Per chi non lo sapesse, Francesca non ha una tetta. Ve lo dico così, nuda e cruda, perché questo è il modo che usa lei stessa quando si racconta, davanti a decine di sconosciuti durante i nostri eventi. Francesca si è ammalata di tumore al seno, non ha una tetta e ha deciso di non ricostruirla. Al suo posto ora c’è una bellissima cicatrice di 28 punti di sutura che la attraversa, dall’ascella fin sopra allo stomaco. Dico bellissima perché i medici dicono che è bellissima, che è stata trattata bene e che il chirurgo è stato un mago. E’ bellissima per quanto una cicatrice che ricorda una malattia possa esserlo. Per me è bellissima semplicemente perché mi ricorda ogni giorno che Francesca è viva.

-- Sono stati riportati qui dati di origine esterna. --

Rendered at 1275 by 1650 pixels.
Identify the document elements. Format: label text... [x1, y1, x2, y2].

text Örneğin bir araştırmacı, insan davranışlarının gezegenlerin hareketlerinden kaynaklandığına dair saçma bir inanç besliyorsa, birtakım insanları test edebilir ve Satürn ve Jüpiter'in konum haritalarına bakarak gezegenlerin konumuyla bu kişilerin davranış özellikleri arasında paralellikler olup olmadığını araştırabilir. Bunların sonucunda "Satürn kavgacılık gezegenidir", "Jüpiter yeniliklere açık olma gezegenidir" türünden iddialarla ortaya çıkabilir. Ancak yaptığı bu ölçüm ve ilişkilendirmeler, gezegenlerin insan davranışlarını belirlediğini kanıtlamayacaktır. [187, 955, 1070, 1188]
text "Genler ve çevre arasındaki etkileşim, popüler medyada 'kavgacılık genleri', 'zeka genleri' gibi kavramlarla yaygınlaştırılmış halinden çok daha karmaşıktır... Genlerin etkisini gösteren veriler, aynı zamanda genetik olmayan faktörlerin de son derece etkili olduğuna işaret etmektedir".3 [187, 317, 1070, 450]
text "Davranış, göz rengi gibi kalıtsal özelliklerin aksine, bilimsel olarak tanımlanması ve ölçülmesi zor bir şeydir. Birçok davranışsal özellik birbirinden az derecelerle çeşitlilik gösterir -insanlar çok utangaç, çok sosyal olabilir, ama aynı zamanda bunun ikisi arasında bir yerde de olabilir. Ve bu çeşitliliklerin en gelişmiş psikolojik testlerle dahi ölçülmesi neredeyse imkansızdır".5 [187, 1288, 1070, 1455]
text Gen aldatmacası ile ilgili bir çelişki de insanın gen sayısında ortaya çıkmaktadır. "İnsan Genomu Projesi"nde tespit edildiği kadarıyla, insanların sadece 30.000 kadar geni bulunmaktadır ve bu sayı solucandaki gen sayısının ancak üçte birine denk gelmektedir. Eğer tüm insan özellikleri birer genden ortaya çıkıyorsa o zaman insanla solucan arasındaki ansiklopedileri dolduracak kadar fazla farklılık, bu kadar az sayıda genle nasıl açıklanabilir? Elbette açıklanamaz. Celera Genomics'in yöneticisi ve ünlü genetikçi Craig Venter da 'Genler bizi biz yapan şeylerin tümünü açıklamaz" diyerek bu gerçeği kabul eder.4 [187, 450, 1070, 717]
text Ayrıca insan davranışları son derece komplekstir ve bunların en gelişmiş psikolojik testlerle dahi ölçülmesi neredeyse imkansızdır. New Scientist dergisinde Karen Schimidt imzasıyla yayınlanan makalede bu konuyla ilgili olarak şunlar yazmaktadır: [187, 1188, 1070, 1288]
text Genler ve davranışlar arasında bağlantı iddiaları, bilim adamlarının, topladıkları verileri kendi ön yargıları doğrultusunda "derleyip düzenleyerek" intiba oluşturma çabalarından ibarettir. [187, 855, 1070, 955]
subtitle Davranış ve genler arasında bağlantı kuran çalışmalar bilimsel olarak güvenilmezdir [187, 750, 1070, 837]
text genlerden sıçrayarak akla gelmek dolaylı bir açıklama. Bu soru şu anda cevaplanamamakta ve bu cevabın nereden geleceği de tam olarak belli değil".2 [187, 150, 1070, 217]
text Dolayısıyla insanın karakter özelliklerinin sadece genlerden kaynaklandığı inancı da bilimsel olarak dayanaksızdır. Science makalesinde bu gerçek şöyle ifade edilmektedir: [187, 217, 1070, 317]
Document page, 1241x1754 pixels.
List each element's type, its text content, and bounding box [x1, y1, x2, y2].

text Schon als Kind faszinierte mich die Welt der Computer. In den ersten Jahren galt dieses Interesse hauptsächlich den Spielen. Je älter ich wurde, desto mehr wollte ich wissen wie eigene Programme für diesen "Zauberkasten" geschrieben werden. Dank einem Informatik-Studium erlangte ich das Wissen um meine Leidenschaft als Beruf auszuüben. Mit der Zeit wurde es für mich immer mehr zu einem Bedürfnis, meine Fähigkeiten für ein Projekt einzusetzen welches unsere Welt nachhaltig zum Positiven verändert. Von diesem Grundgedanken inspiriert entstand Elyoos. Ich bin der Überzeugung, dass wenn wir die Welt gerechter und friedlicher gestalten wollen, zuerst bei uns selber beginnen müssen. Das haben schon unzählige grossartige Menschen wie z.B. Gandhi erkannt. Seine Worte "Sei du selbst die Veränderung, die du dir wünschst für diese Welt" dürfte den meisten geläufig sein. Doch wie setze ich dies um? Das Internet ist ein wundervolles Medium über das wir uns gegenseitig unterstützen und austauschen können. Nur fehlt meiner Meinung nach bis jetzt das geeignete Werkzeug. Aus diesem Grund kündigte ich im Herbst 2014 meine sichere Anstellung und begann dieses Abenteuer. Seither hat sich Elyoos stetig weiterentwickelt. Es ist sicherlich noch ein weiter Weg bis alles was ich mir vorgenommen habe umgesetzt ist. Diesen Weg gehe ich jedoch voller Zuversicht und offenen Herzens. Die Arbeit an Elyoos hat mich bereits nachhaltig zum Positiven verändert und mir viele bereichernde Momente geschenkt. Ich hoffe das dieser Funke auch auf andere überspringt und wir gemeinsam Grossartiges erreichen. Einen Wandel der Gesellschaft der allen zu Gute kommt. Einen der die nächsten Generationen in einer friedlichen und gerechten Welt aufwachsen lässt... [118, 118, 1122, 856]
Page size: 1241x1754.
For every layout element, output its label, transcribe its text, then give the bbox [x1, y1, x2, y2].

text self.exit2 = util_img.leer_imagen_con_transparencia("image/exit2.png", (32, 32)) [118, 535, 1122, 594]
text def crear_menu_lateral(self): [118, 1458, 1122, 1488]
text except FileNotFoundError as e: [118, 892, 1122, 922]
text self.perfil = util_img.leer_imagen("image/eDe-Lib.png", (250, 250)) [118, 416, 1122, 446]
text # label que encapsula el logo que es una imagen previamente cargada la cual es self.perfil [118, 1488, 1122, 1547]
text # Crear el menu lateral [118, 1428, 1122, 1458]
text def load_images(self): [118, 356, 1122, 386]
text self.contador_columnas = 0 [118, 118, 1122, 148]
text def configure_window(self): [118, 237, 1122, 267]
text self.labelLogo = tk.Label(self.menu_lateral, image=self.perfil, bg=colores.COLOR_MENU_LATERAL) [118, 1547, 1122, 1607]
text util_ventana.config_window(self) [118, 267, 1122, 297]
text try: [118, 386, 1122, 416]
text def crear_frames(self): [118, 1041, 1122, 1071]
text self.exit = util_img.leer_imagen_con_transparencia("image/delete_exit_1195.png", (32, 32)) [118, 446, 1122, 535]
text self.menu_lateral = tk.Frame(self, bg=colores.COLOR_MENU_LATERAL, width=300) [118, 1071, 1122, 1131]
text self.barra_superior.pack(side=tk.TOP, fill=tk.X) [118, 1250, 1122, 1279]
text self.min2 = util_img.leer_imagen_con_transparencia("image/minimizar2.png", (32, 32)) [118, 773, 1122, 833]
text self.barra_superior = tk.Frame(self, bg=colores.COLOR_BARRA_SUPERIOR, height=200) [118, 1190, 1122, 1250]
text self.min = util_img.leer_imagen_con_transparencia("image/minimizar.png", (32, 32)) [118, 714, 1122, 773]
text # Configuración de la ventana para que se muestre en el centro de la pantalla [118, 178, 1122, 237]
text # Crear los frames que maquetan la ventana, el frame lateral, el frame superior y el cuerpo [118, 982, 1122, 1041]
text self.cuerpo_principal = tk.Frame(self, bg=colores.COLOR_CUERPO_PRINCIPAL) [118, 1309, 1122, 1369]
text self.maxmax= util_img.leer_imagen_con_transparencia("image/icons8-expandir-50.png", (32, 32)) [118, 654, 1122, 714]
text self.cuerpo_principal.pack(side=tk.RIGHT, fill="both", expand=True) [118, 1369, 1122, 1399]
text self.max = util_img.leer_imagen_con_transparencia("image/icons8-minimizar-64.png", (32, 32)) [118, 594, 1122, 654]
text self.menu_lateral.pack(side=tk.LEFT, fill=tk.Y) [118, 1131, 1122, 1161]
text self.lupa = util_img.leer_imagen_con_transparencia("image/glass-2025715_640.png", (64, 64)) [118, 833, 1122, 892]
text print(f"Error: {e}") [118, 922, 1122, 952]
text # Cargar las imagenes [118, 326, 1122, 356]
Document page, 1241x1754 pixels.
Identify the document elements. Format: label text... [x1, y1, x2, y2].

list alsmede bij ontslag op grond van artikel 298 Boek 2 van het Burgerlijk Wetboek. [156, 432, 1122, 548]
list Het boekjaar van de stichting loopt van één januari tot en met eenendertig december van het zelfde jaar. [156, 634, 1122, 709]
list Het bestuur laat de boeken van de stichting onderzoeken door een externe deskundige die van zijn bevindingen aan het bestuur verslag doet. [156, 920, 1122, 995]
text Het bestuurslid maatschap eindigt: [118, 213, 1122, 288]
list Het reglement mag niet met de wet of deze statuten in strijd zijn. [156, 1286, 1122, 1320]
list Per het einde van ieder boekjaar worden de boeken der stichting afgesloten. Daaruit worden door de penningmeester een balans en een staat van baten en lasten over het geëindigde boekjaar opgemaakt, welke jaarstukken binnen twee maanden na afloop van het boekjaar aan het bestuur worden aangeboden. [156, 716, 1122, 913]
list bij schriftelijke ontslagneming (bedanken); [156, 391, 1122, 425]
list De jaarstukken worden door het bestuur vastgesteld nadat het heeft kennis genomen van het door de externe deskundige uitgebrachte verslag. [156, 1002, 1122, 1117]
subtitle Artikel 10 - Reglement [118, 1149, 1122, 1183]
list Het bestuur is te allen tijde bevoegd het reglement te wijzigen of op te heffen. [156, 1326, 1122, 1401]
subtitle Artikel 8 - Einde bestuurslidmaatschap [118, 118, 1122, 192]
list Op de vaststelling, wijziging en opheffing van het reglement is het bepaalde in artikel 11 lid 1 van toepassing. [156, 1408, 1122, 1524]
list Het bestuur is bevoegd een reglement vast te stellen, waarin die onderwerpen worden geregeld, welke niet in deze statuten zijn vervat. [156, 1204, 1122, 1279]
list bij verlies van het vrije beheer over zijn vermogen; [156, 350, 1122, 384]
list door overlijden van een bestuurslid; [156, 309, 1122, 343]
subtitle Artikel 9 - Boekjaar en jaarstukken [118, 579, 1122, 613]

Tornando a noi, dovete sapere che io sono ipocondriaca. Se qualcuno mi descrive il suo mal di pancia, a me quel mal di pancia viene in automatico, funziono così. E mi impressiono facilmente, soprattutto quando vedo del sangue o penso alle fratture scomposte. Ho sempre guardato la cicatrice della persona che amo senza svenire, questo è tutto. Ma non sono mai andata oltre. Fino a poche ore fa non sono mai riuscita ad accarezzarla, ma non per chissà quale motivo… forse avevo soltanto paura di darle fastidio o di farle male in qualche modo. Proprio ieri invece la nostra osteopata di fiducia mi guarda e mi dice: “Bene, è ora di lavorare su questa cicatrice! Sei pronta Ciarina? Dovrai massaggiarla tu, tutte le sere!” Credo di essermi immobilizzata. Devo essere sembrata proprio stupida, e mi ci sono anche sentita per qualche minuto.
Poi è arrivata la sera, e ho chiesto a Francesca se le andasse di sdraiarsi per poter provare a lavorare insieme sulla ferita. “Certo” mi ha detto quasi ridendo. Mi ha preso l’indice e l’ha accompagnato per tutta la lunghezza della cicatrice, 18 centimetri che possono sembrare infiniti, ma che per me sono stati semplicemente una piccola dimostrazione d’amore in più. Mentre trattengo il respiro sento la pelle farsi meno spessa, le costole muoversi a ritmo del suo battito e mi accorgo di aver dato una carezza al passato, a ciò che non c’è più e che ha lasciato uno spazio. Solo allora ho capito perché Francesca parla sempre di spazio e non di vuoto. Per quanto mi riguarda, quello che ho trovato ha un valore inestimabile: è la mia scorciatoia per arrivare dritta al cuore.